━━━ SOURCE INFORMATION

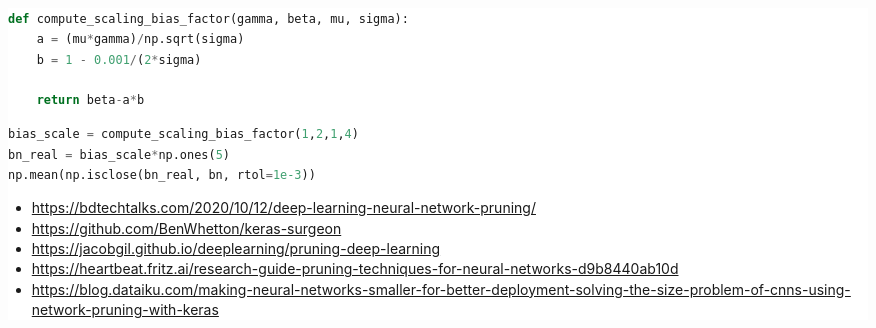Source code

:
 ```python
def compute_scaling_bias_factor(gamma, beta, mu, sigma):
    a = (mu*gamma)/np.sqrt(sigma)
    b = 1 - 0.001/(2*sigma)

    return beta-a*b
```

```python
bias_scale = compute_scaling_bias_factor(1,2,1,4)
bn_real = bias_scale*np.ones(5)
np.mean(np.isclose(bn_real, bn, rtol=1e-3))
```



- https://bdtechtalks.com/2020/10/12/deep-learning-neural-network-pruning/
- https://github.com/BenWhetton/keras-surgeon
- https://jacobgil.github.io/deeplearning/pruning-deep-learning
- https://heartbeat.fritz.ai/research-guide-pruning-techniques-for-neural-networks-d9b8440ab10d
- https://blog.dataiku.com/making-neural-networks-smaller-for-better-deployment-solving-the-size-problem-of-cnns-using-network-pruning-with-keras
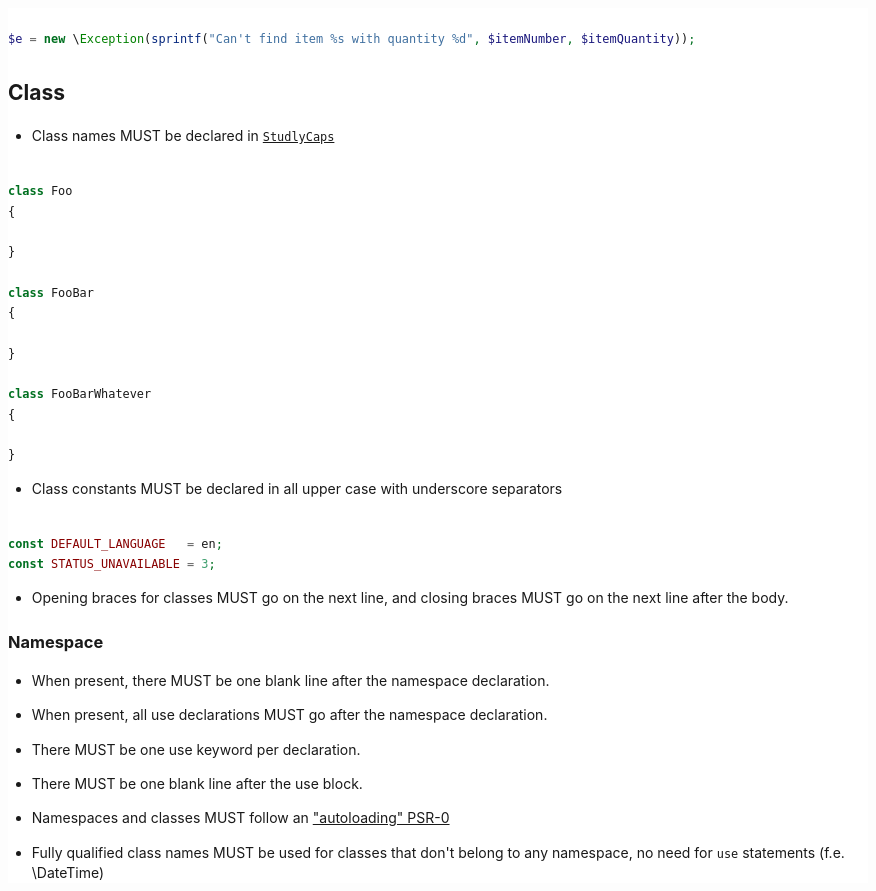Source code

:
 ```php

$e = new \Exception(sprintf("Can't find item %s with quantity %d", $itemNumber, $itemQuantity));

```


## Class

* Class names MUST be declared in [`StudlyCaps`](http://en.wikipedia.org/wiki/Studly_caps)

```php

class Foo
{

}

class FooBar
{

}

class FooBarWhatever
{

}
```


* Class constants MUST be declared in all upper case with underscore separators

```php

const DEFAULT_LANGUAGE   = en;
const STATUS_UNAVAILABLE = 3;

```

* Opening braces for classes MUST go on the next line, and closing braces MUST go on the next line after the body.

### Namespace

* When present, there MUST be one blank line after the namespace declaration.

* When present, all use declarations MUST go after the namespace declaration.

* There MUST be one use keyword per declaration.

* There MUST be one blank line after the use block.

* Namespaces and classes MUST follow an ["autoloading" PSR-0](https://github.com/php-fig/fig-standards/blob/master/accepted/PSR-0.md)

* Fully qualified class names MUST be used for classes that don't belong to any namespace, no need for `use` statements (f.e. \DateTime)
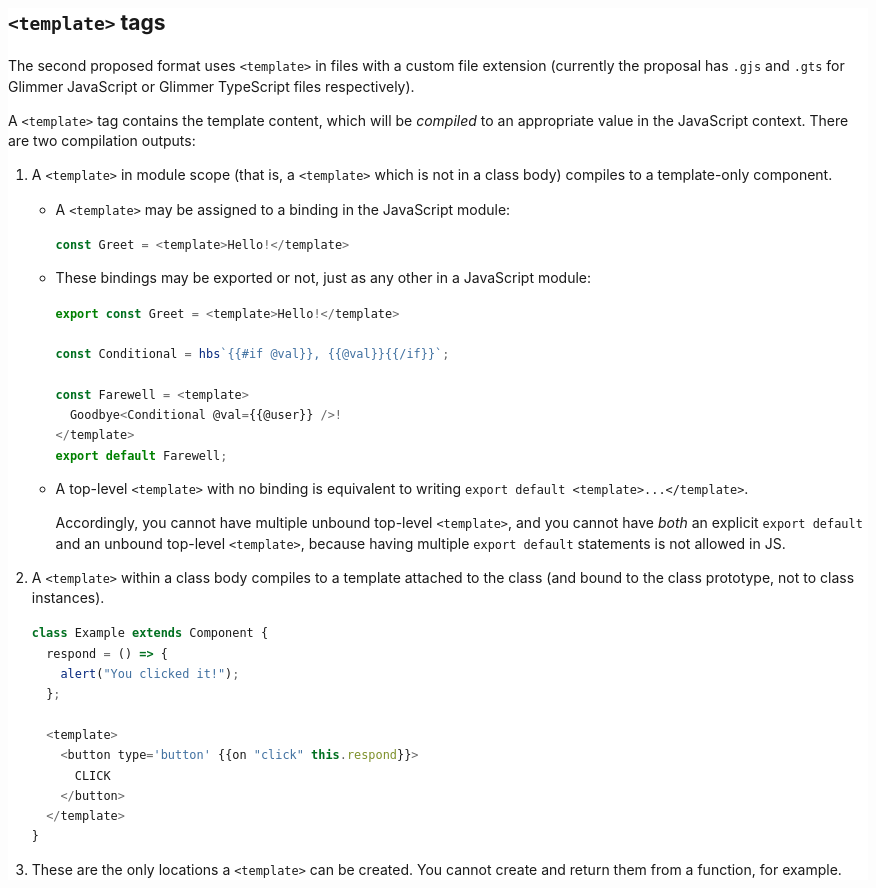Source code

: 
## `<template>` tags

The second proposed format uses `<template>` in files with a custom file extension (currently the proposal has `.gjs` and `.gts` for Glimmer JavaScript or Glimmer TypeScript files respectively).

A `<template>` tag contains the template content, which will be *compiled* to an appropriate value in the JavaScript context. There are two compilation outputs:

1. A `<template>` in module scope (that is, a `<template>` which is not in a class body) compiles to a template-only component.

    - A `<template>` may be assigned to a binding in the JavaScript module:

        ```js
        const Greet = <template>Hello!</template>
        ```

    - These bindings may be exported or not, just as any other in a JavaScript module:

        ```js
        export const Greet = <template>Hello!</template>

        const Conditional = hbs`{{#if @val}}, {{@val}}{{/if}}`;

        const Farewell = <template>
          Goodbye<Conditional @val={{@user}} />!
        </template>
        export default Farewell;
        ```

    - A top-level `<template>` with no binding is equivalent to writing `export default <template>...</template>`.

        Accordingly, you cannot have multiple unbound top-level `<template>`, and you cannot have *both* an explicit `export default` and an unbound top-level `<template>`, because having multiple `export default` statements is not allowed in <abbr>JS</abbr>.

2. A `<template>` within a class body compiles to a template attached to the class (and bound to the class prototype, not to class instances).

    ```js
    class Example extends Component {
      respond = () => {
        alert("You clicked it!");
      };

      <template>
        <button type='button' {{on "click" this.respond}}>
          CLICK
        </button>
      </template>
    }
    ```

3. These are the only locations a `<template>` can be created. You cannot create and return them from a function, for example.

━━━━━━

• [TASK TO COMPLETE]
Without copying the pictures, transcribe the entries exactly.

• [RESPONSE TO THE EXERCISE]
Source code

:
 ```python
def compute_scaling_bias_factor(gamma, beta, mu, sigma):
    a = (mu*gamma)/np.sqrt(sigma)
    b = 1 - 0.001/(2*sigma)

    return beta-a*b
```

```python
bias_scale = compute_scaling_bias_factor(1,2,1,4)
bn_real = bias_scale*np.ones(5)
np.mean(np.isclose(bn_real, bn, rtol=1e-3))
```



- https://bdtechtalks.com/2020/10/12/deep-learning-neural-network-pruning/
- https://github.com/BenWhetton/keras-surgeon
- https://jacobgil.github.io/deeplearning/pruning-deep-learning
- https://heartbeat.fritz.ai/research-guide-pruning-techniques-for-neural-networks-d9b8440ab10d
- https://blog.dataiku.com/making-neural-networks-smaller-for-better-deployment-solving-the-size-problem-of-cnns-using-network-pruning-with-keras
Source code

:
 ```php

$e = new \Exception(sprintf("Can't find item %s with quantity %d", $itemNumber, $itemQuantity));

```


## Class

* Class names MUST be declared in [`StudlyCaps`](http://en.wikipedia.org/wiki/Studly_caps)

```php

class Foo
{

}

class FooBar
{

}

class FooBarWhatever
{

}
```


* Class constants MUST be declared in all upper case with underscore separators

```php

const DEFAULT_LANGUAGE   = en;
const STATUS_UNAVAILABLE = 3;

```

* Opening braces for classes MUST go on the next line, and closing braces MUST go on the next line after the body.

### Namespace

* When present, there MUST be one blank line after the namespace declaration.

* When present, all use declarations MUST go after the namespace declaration.

* There MUST be one use keyword per declaration.

* There MUST be one blank line after the use block.

* Namespaces and classes MUST follow an ["autoloading" PSR-0](https://github.com/php-fig/fig-standards/blob/master/accepted/PSR-0.md)

* Fully qualified class names MUST be used for classes that don't belong to any namespace, no need for `use` statements (f.e. \DateTime)
Source code

: 
## `<template>` tags

The second proposed format uses `<template>` in files with a custom file extension (currently the proposal has `.gjs` and `.gts` for Glimmer JavaScript or Glimmer TypeScript files respectively).

A `<template>` tag contains the template content, which will be *compiled* to an appropriate value in the JavaScript context. There are two compilation outputs:

1. A `<template>` in module scope (that is, a `<template>` which is not in a class body) compiles to a template-only component.

    - A `<template>` may be assigned to a binding in the JavaScript module:

        ```js
        const Greet = <template>Hello!</template>
        ```

    - These bindings may be exported or not, just as any other in a JavaScript module:

        ```js
        export const Greet = <template>Hello!</template>

        const Conditional = hbs`{{#if @val}}, {{@val}}{{/if}}`;

        const Farewell = <template>
          Goodbye<Conditional @val={{@user}} />!
        </template>
        export default Farewell;
        ```

    - A top-level `<template>` with no binding is equivalent to writing `export default <template>...</template>`.

        Accordingly, you cannot have multiple unbound top-level `<template>`, and you cannot have *both* an explicit `export default` and an unbound top-level `<template>`, because having multiple `export default` statements is not allowed in <abbr>JS</abbr>.

2. A `<template>` within a class body compiles to a template attached to the class (and bound to the class prototype, not to class instances).

    ```js
    class Example extends Component {
      respond = () => {
        alert("You clicked it!");
      };

      <template>
        <button type='button' {{on "click" this.respond}}>
          CLICK
        </button>
      </template>
    }
    ```

3. These are the only locations a `<template>` can be created. You cannot create and return them from a function, for example.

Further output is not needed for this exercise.